Samstag, 19. Dezember 2009

Der Sadhu von Spreitenbach


Dewas hat Pech gehabt. Sonst würde er heute seinen eigenen Suzuki Maruti fahren. Doch als er vor zwei Jahren nach hause kam, stand sein Haus in Flammen. Ausgeflossenes Kochöl. Seine Frau zog sich schwere Verbrennungen am ganzen Körper zu, er selbst zeigt uns seine verbrannten Hände. Die Spitalpflege habe 2 Lakh gekostet, 200’000 Rupien, etwa 4500 Franken. So viel wie ein Kleinwagen. Und so fährt Dewas halt immer noch im Maruti seines Cousins die Kunden durch die Gegend. Wenigstens hat er viele Cousins: Dem einen gehören zwei Taxis, dem anderen ein Restaurant, dem dritten ein Hotel. Nur er habe Pech gehabt im Leben, aber mit Hilfe grosszügiger Kunden werde er es schon noch schaffen. “Good Driver, Sir?” und “Safe Driver, Sir?”, will er alle paar Minuten wissen, während er über die Holperpiste brettert. Und dabei schaut er eine Spur zu unterwürfig nach links, zu offensichtlich darauf bedacht, den Preis doch noch nach oben zu drücken - zumindest in der Form eines Trinkgeldes. Seltsam: Erzählt einem in Indien jemand seine Leidensgeschichte, kommt man stets auf den Gedanken, die nächste Bemerkung werde eine Bitte nach Geld sein. Ist es meistens auch. Schade, nicht immer ein gutes Gefühl.

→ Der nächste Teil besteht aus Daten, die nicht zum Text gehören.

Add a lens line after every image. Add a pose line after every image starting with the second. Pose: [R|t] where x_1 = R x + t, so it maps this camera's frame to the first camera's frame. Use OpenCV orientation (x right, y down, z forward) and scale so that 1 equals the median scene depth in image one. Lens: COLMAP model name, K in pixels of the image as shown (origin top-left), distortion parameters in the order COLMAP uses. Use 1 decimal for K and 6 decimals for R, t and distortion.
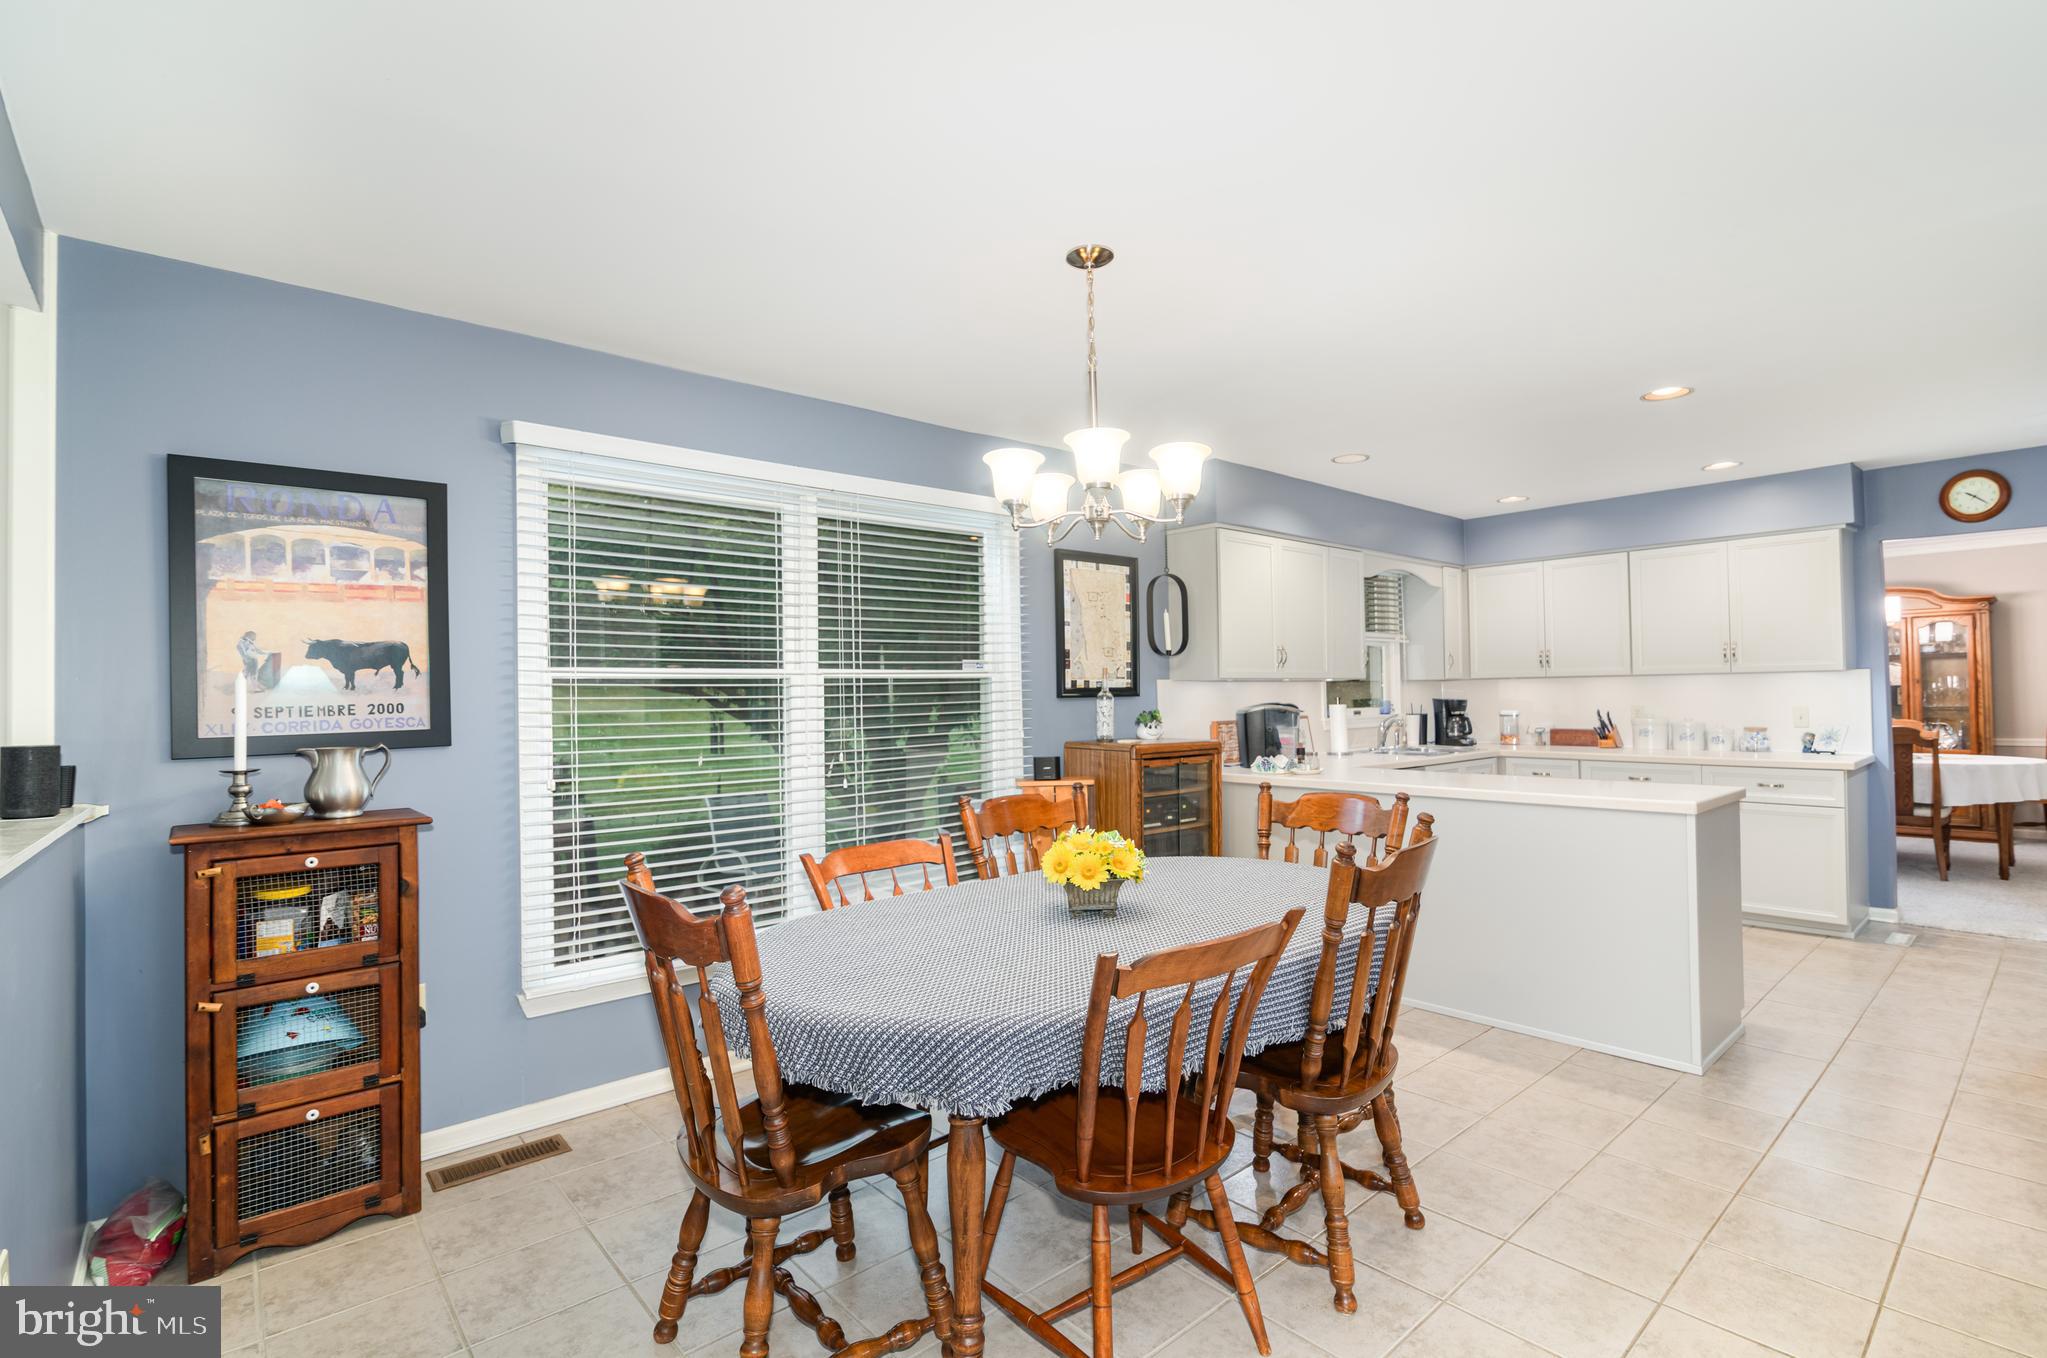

Dieses stellt sich jedoch bald wieder ein, als wir Maheshwar zu erkunden beginnen. Eine alte Pilgerstadt am Ufer des Narmada, der träge und breit ein glitzerndes Band durch die heisse Ebene zieht. Badeghats und kleine Tempel reihen sich am Fluss entlang auf bis zu einem Fort, das weitere Tempel umschliesst. Die Pilger schlafen im Tempel am Boden, am morgen schreiten sie zum rituellen Bad. Frauen waschen Kleider. Trinken heiliges Wasser und beten. Männer seifen sich die Köpfe und Körper ein. Buben springen übermütig ins Wasser. Auf den kleinen Schreinen liegen Blumen, die Götterbilder sind mit Girlanden geschmückt. Toll, so viele Klischee-Bilder am selben Ort.


Wir treffen Hans-Ruedi aus Spreitenbach. Ganz im Sadhu-Look. Schmuddelige lange Haare, grauer Bart, dreckige rote Robe, eine kleine Umhängetasche. Er ist schon seit vier Jahren in Indien und flucht, es werde immer schwieriger, ein Business-Visum zu bekommen, das ihm ein Jahr Aufenthalt garantiert. In der Schweiz war er schon lange nicht mehr. Sieht auch keinen Grund dafür. Und flucht weiter, dass auch Indien immer kommerzieller werde. Dass man überall Eintritt bezahle. Den Sadhu-Trick kaufen sie ihm bei den Ticket-Schaltern wohl nicht ab. Dafür sieht Hans-Ruedi noch zu westlich aus. Was ihn ärgern dürfte.


Auch “echte” Sadhus streifen in grosser Zahl durch das Städtchen, das ruhig und entspannt wirkt. Wenig Verkehr, keine Touristen - ausser Hans-Ruedi halt, der es sich verbitten würde, so bezeichnet zu werden. Die Häuser strahlen einen morbiden Charme aus. Irgendwie weiss man nie, ob ein Gebäude zerfällt oder gerade neu gebaut wird. Die Grenzen sind fliessend. Auf den Strassen auch. Wo hört die Strasse auf? Wo beginnt der kleine Laden am Rand? Wo der Randstein? Es gibt Ansätze zu einem Gehsteig. Doch dieser hört irgendwo wieder auf. Zerbröselt und zerfällt. Fertig gebaut ist nichts in Indien. Weder Häuser noch Strassen noch der Bahnhof oder der Platz, auf dem die Busse halten. Nicht einmal zu Ende gedacht. Weshalb auch? Nichts ist endgültig, alles dreht sich immer weiter, hat weder Anfang noch Ende.


Mandu und Mahehshwar sind ruhige Oasen. Doch wir spüren die Müdigkeit in Körper und Seele. Wir sind zweieinhalb Monate unterwegs. Voll mit Eindrücken und Erlebnissen. Wir brauchen eine Pause und wir freuen uns auf Goa, das Meer und den Strand. Jet Airways und Air India bringen uns hin. Bequem und in knapp fünf Stunden.